# I gave in...



## RandomDude (Dec 18, 2010)

Sorry folks... a bit of a sad, but maybe also a positive update...

Last night was a bit wild, but she ended up apologising for over-reacting last night. She knows I fun-flirt when I'm drunk just for fun but I didn't do anything either then play around. However, she was going on and on and on about how she can't take it anymore the way I'm withdrawing for her, and saying that she just wants things back to normal (my "normal", not her "normal")... and I was well, rather horny too so we kinda made up.

She was rather different too today during our session, was very sweet, vulnerable yet loving. No demands, just enjoying each other. It was a different kind of passion. She is going to continue counselling but seemingly in happier spirits now so, I don't know.

Maybe she learnt her lesson? =/


----------



## Jellybeans (Mar 8, 2011)

How is counselling going??? How often are you going?

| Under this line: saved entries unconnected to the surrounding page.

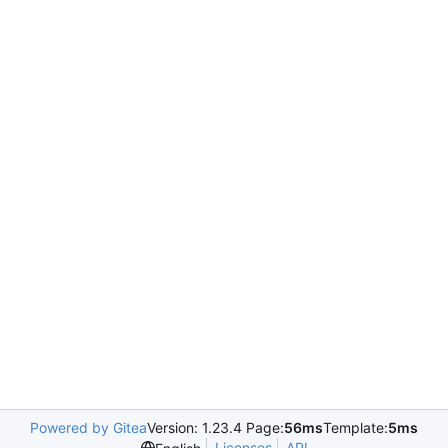
Powered by Gitea
Version: 1.23.4 Page:
56ms
Template:
5ms
Licenses
API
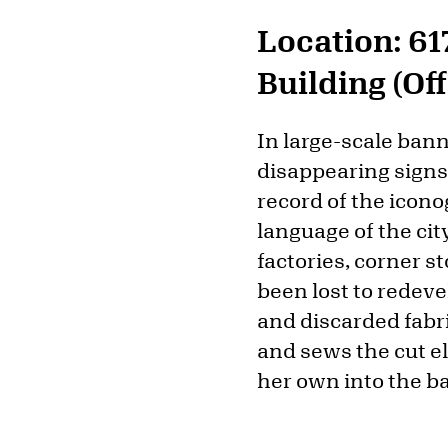
Location: 61
Building (Of
In large-scale ban
disappearing signs 
record of the icono
language of the ci
factories, corner 
been lost to redev
and discarded fabr
and sews the cut e
her own into the b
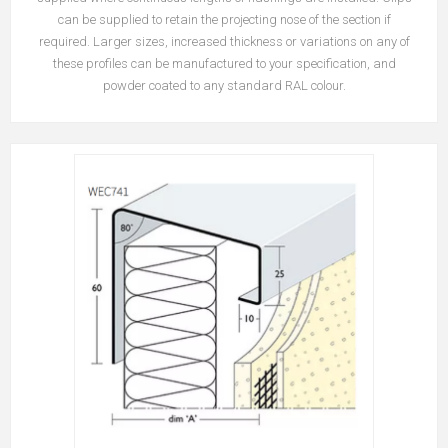
can be supplied to retain the projecting nose of the section if
required.
Larger sizes, increased thickness or variations on any of
these profiles can be manufactured to your specification, and
powder coated to any standard RAL colour.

She hasn't learned her lesson from just a few weeks. Keep strong.


----------



## RandomDude (Dec 18, 2010)

It's once a week, and I dunno, she seems sincere really now. But maybe that's "for now", but at least this is ongoing. Looks like we're back being intimate with each other, but on my terms; at least 2 sessions a week. She plays her cards right it can go up... we'll see...


----------